Das Bundesverwaltungsgericht entschied nun, dass das Bundesinstitut für Arzneimittel und Medizinprodukte verpflichtet war, der Frau den Erwerb von 15 g Natrium-Pentobarbital zur Selbsttötung zu erlauben.

In der Urteilsbegründung heißt es:

"Ein ausnahmsloses Verbot, Natrium-Pentobarbital zum Zweck der Selbsttötung zu erwerben, greift in das grundrechtlich geschützte Recht schwer und unheilbar kranker Menschen ein, selbstbestimmt darüber zu entscheiden, wie und zu welchem Zeitpunkt ihr Leben enden soll.

Das Recht auf freie Entfaltung der Persönlichkeit und die Verpflichtung zur Achtung und zum Schutz der Menschenwürde sichern gemäß Art. 2 Abs. 1 i.V.m. Art. 1 Abs. 1 GG jedem Einzelnen einen autonomen Bereich privater Lebensgestaltung, in dem er seine Individualität entwickeln und wahren kann. Dazu gehört, dass der Mensch über sich selbst verfügen und sein Schicksal eigenverantwortlich gestalten kann. Ausdruck der persönlichen Autonomie ist auch der Umgang mit Krankheit. Die grundrechtlich geschützte Freiheit schließt deshalb das Recht ein, auf Heilung zielende medizinische Behandlungen oder sonstige therapeutische Maßnahmen abzulehnen. Das gilt auch für die Ablehnung lebensverlängernder Maßnahmen. Einfach-gesetzlich findet dies eine Bestätigung in den Regelungen über die Patientenverfügung (§§ 1901a ff. BGB). Ohne Einwilligung des einwilligungsfähigen Patienten oder gegen den tatsächlich geäußerten oder mutmaßlichen Willen des einwilligungsunfähigen Patienten dürfen lebenserhaltende oder -verlängernde Maßnahmen weder eingeleitet noch fortgesetzt werden.

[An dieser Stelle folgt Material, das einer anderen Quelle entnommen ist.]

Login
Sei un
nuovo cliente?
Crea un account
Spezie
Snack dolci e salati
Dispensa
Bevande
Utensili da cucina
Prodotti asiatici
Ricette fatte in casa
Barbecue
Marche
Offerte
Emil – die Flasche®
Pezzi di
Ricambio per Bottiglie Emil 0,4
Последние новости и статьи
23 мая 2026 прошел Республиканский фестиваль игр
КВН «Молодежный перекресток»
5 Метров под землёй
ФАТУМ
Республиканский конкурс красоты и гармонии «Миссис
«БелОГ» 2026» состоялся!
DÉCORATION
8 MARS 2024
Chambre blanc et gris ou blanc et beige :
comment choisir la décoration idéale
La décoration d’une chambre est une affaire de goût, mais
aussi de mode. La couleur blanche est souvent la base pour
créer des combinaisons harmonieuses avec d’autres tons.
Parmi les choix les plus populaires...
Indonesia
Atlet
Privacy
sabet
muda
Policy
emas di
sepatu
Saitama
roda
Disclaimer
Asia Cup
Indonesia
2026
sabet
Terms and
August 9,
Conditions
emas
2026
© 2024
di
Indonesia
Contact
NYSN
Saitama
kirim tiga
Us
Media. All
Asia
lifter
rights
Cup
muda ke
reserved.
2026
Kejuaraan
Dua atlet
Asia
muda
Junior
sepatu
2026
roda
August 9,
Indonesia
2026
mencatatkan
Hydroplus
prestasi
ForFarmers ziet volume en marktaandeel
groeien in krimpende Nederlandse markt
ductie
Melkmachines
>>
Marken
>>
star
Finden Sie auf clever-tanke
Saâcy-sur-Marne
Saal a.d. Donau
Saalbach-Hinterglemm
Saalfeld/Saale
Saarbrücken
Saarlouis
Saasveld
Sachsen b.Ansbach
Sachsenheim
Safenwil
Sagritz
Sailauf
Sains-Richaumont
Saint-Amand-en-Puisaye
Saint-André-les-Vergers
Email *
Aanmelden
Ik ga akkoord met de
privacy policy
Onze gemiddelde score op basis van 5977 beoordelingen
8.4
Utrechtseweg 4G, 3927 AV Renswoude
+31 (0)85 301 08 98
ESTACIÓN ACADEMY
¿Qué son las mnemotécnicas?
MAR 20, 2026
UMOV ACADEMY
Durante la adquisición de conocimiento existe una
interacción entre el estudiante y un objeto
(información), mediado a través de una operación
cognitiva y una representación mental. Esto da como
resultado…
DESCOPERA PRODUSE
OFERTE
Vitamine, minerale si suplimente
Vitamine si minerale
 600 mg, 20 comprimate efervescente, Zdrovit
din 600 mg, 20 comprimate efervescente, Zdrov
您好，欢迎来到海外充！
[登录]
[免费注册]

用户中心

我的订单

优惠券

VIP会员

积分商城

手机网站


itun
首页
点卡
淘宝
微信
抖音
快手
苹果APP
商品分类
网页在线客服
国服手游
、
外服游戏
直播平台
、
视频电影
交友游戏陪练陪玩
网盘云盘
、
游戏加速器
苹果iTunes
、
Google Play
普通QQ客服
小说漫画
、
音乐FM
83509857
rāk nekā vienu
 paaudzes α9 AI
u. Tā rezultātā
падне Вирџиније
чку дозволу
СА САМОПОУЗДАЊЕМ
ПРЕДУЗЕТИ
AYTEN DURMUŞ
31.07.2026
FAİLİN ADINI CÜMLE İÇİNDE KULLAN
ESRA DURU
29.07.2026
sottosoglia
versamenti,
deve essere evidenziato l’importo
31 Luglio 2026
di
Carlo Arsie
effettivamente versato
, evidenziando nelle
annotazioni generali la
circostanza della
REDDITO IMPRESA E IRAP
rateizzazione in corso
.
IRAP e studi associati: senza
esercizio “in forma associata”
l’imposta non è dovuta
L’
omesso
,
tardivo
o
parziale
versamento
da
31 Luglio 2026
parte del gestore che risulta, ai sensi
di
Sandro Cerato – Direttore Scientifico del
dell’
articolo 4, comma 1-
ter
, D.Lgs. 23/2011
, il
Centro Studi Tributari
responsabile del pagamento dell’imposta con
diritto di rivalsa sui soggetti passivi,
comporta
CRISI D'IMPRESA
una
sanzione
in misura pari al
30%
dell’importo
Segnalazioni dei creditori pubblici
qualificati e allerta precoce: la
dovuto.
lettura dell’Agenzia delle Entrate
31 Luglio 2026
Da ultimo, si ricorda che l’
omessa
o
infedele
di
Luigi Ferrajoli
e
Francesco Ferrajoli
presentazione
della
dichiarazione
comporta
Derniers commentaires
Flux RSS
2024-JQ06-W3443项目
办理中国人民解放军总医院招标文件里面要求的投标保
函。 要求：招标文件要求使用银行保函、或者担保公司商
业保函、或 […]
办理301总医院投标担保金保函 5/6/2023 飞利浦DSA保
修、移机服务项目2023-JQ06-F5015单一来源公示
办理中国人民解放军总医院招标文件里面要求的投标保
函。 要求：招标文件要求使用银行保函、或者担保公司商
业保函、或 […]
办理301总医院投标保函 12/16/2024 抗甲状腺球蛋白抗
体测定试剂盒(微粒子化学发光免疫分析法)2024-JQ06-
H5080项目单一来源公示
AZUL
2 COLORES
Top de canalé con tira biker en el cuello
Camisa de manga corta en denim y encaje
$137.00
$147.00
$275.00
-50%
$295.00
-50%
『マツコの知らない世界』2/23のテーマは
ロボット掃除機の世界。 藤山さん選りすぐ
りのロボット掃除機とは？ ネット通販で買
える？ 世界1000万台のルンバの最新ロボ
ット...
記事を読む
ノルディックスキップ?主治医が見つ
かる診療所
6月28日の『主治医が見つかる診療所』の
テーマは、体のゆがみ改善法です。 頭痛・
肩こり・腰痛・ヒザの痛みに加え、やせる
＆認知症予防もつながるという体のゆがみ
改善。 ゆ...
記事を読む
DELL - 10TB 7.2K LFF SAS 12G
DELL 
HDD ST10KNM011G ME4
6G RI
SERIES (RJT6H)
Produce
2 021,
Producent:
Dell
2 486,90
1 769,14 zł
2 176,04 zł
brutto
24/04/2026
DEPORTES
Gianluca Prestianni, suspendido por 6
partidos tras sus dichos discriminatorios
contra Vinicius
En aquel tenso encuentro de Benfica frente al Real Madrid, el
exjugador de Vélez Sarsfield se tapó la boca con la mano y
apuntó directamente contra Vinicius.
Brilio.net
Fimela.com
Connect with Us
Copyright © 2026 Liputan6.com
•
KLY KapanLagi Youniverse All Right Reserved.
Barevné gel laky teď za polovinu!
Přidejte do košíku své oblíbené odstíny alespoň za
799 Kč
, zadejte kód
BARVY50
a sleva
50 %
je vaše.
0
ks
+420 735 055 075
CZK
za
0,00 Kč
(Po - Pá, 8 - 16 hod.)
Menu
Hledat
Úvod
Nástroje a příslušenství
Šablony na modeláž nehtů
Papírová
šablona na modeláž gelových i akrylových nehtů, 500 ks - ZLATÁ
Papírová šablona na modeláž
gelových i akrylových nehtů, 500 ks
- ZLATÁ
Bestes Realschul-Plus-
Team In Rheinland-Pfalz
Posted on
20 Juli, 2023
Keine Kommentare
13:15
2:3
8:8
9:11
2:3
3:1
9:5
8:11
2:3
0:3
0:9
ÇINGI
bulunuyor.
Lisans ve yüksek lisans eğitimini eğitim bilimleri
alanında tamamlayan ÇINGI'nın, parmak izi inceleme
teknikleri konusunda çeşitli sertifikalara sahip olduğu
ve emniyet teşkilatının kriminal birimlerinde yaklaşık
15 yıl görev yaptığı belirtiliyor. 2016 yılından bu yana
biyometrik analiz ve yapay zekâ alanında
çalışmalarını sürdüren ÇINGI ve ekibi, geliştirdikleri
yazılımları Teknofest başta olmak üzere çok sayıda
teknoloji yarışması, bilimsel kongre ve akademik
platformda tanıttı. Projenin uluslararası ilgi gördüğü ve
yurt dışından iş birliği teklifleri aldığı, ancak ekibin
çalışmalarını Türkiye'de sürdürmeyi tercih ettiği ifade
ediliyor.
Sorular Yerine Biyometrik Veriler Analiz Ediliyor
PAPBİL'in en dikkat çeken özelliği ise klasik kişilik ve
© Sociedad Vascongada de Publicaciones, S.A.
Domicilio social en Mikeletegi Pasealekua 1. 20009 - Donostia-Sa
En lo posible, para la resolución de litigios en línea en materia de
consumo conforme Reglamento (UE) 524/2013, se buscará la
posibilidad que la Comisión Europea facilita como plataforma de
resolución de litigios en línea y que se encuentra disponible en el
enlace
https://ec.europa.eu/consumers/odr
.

Ausgehend davon umfasst das allgemeine Persönlichkeitsrecht aus Art. 2 Abs. 1 i.V.m. Art. 1 Abs. 1 GG auch das Recht eines schwer und unheilbar kranken Menschen, zu entscheiden, wie und zu welchem Zeitpunkt sein Leben enden soll, vorausgesetzt, er kann seinen Willen frei bilden und entsprechend handeln. Dabei beschränkt sich der Grundrechtsschutz nicht auf Fälle, in denen infolge des Endstadiums einer tödlichen Krankheit der Sterbeprozess bereits begonnen hat oder unmittelbar bevorsteht. Die verfassungsrechtlich gebotene Achtung vor dem persönlichen Umgang des Einzelnen mit Krankheit und dem eigenen Sterben schließt auch die freiverantwortlich getroffene Entscheidung schwer kranker Menschen ein, ihr Leben vor Erreichen der Sterbephase oder losgelöst von einem tödlichen Krankheitsverlauf beenden zu wollen."

Der Erwerb eines Betäubungsmittels für eine Selbsttötung sei daher ausnahmsweise vereinbar, wenn sich der suizidwillige Erwerber wegen einer schweren und unheilbaren Erkrankung in einer extremen Notlage befindet.